途中別行動を取ったはいいものの退却するタイミングで見つかってしまい怪我を負ってしまったが合流が先だ。
警報サイレンが鳴る中、退却ルートを進む。
「ブルー!」
「グリーン。合流出来てよかった、」
「!その怪我……」
「大丈夫だよ」
目立つところがやられているだけでまだ動けるし。大袈裟だなぁ。なんてつい笑っていると、
「何言ってるんですか!大丈夫じゃないでしょう!!」
そう言ってああもう、と捲し立ててくる樹の顔は俺から見ても真っ青で。
「と、とにかく撤退しますよ」
と俺の手を引っ張り敵の拠点を脱出する。
「…………あの、」
「…………」
「い、樹?」
脱出からしばらくして黙り込んでしまった彼に恐る恐る声を掛ける。
「…………怪我、見せてください」
「あぁ、あの、ほんとに見た目ほど大した怪我じゃ」
「つべこべ言わない」
反論の言葉を続けたかったけど樹がぴしゃりと言い切り半ば無理やり怪我の治療を始めたので黙る。
「…………」
「はぁ……別に私は叱りたい訳ではないですよ」
「うっ…………」
「あぁいや……言葉を変えますね、貴方がいくら大丈夫と言っても黄島さんや白鷹さんやロイ……皆はそんな姿で帰ったらとても心配しますよ」
樹は手当が上手いのでてきぱきと治療が進む。
「……もちろん私もです。例えばもし青斗が明らかに怪我をした私を見つけたら心配してくれるでしょう?」
「!それは当たり前だ!っ……」
急に動いたせいで痛みを感じて起こしかけた体を止める。それを留めようとしてくれた樹の顔を見るとまだ少し青くて。

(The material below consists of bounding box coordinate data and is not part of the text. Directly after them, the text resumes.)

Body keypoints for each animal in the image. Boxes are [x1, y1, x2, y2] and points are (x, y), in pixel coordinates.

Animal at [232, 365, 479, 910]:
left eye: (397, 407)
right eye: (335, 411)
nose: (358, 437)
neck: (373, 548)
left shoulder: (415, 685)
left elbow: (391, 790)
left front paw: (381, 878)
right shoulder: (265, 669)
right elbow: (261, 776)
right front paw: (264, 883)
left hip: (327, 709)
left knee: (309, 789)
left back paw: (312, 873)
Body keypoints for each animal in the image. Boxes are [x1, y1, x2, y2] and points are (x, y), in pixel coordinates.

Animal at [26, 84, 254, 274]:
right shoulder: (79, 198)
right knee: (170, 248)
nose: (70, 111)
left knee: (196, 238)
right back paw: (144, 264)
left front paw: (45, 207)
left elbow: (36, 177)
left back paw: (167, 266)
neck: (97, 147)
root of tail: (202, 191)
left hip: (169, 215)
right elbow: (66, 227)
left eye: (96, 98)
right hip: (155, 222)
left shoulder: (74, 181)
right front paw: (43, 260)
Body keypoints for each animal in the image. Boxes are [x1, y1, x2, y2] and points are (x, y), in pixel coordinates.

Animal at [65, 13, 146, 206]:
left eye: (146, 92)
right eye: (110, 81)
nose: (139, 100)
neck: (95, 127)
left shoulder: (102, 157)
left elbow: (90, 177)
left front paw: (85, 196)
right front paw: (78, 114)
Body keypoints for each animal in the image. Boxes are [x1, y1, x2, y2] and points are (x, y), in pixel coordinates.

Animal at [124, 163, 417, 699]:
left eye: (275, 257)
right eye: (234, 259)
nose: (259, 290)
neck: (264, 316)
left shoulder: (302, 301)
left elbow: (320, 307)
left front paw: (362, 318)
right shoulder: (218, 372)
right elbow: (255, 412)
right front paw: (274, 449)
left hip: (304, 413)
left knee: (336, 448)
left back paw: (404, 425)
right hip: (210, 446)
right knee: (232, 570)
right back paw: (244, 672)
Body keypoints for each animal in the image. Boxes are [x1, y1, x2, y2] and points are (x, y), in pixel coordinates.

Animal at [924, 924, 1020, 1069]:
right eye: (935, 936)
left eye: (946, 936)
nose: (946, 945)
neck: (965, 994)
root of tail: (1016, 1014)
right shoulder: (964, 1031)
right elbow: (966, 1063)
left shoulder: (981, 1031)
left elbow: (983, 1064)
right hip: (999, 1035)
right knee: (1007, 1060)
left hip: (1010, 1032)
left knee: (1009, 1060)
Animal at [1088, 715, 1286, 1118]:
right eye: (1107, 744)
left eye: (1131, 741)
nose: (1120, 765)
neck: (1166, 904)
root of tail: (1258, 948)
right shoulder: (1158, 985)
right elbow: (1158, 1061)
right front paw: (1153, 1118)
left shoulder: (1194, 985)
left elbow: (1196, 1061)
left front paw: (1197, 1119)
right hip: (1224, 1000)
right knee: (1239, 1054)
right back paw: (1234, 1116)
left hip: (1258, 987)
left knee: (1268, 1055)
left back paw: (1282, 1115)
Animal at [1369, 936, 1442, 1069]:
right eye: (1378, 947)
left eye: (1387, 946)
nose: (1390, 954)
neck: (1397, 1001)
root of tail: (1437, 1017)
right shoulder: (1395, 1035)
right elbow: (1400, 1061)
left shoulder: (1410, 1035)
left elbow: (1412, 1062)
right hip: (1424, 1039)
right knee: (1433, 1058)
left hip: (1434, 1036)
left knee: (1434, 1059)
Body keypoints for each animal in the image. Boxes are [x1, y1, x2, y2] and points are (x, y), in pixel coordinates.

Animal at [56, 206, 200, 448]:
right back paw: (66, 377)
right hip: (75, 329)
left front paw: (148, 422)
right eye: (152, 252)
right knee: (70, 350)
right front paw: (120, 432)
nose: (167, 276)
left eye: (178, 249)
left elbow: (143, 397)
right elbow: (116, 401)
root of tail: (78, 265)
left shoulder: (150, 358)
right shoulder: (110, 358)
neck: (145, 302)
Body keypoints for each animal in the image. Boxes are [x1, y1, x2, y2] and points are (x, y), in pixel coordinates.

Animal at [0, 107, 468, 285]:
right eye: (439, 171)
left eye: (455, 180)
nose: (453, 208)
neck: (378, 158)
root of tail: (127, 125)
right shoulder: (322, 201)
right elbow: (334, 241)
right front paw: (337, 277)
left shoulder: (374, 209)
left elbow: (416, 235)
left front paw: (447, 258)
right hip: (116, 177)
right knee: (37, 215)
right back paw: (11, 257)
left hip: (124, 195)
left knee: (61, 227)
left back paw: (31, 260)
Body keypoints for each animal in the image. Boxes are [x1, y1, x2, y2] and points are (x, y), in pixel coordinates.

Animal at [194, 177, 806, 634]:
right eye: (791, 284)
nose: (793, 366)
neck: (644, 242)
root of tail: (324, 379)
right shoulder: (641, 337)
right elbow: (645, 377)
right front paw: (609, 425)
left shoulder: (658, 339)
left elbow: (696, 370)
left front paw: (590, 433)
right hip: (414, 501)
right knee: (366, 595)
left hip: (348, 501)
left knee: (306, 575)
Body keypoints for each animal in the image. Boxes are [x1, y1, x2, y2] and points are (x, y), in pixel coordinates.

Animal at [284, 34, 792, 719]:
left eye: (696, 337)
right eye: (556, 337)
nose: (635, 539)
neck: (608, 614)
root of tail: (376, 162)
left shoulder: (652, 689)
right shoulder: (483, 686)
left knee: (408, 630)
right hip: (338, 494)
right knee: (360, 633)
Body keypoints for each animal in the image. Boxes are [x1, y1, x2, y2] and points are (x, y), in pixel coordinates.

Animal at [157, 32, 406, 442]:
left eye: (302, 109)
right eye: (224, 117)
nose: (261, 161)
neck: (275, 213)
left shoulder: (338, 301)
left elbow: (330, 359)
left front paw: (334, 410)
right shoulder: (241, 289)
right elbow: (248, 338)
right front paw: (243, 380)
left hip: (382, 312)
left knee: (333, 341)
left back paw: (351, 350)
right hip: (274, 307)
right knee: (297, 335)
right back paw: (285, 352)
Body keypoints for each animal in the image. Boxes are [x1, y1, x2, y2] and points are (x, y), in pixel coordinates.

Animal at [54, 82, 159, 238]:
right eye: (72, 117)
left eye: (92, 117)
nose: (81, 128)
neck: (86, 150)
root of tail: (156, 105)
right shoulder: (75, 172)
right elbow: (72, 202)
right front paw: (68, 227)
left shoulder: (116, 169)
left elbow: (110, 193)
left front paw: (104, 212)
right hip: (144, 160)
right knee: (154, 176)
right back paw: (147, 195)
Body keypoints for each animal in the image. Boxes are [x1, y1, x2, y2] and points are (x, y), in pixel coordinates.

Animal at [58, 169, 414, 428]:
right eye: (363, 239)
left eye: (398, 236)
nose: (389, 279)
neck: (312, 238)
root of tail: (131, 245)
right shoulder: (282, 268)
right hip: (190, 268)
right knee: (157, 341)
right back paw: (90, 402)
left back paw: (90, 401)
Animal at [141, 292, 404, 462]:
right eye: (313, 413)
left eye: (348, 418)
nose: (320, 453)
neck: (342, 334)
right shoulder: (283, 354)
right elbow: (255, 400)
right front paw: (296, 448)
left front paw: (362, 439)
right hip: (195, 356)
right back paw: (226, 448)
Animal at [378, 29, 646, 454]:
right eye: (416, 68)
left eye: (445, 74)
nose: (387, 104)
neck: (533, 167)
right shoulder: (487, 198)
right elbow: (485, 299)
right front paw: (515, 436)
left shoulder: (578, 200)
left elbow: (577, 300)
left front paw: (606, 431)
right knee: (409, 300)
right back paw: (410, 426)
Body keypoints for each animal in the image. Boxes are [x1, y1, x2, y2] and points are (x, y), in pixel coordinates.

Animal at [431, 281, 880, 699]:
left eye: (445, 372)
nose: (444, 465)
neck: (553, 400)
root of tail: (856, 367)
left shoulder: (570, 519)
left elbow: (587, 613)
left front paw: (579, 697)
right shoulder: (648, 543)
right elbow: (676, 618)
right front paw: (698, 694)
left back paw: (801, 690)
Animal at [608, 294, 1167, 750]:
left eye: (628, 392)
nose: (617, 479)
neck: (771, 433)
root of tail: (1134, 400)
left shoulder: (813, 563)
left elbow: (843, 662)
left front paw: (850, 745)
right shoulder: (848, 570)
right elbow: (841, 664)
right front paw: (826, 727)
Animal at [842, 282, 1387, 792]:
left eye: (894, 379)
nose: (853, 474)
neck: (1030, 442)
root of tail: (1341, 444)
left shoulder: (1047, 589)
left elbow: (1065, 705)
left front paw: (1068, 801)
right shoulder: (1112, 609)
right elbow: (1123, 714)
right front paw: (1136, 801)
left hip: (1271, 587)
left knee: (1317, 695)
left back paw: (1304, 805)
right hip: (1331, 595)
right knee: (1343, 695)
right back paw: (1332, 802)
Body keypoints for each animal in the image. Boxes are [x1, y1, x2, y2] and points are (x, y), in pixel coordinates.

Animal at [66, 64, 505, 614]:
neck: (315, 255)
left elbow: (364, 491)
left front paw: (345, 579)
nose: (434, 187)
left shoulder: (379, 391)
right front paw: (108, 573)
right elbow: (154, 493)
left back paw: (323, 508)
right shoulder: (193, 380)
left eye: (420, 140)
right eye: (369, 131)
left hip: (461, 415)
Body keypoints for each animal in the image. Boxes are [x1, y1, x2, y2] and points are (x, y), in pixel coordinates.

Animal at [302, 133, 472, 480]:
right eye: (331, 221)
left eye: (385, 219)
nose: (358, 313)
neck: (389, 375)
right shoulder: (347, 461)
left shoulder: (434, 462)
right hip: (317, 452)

「だったら、無茶しないでください。大丈夫も、駄目です」
「…………ごめん。心配してくれてありがとう、樹」
「ほんとに貴方って人は……わかって貰えたならいいですよ。大丈夫な様ならアジトに戻りましょうか」
立てますか?と優しい声が掛かる。
大丈夫、と答えかけて素直にちょっと痛いけど……と言ったらここまできたら安全ですしゆっくり帰りましょうかと樹が穏やかに笑う。
アジトへの帰路につきながら出来ればもうあんな顔はさせたくないな、と思った。空はいつの間にか夜深くなっていた。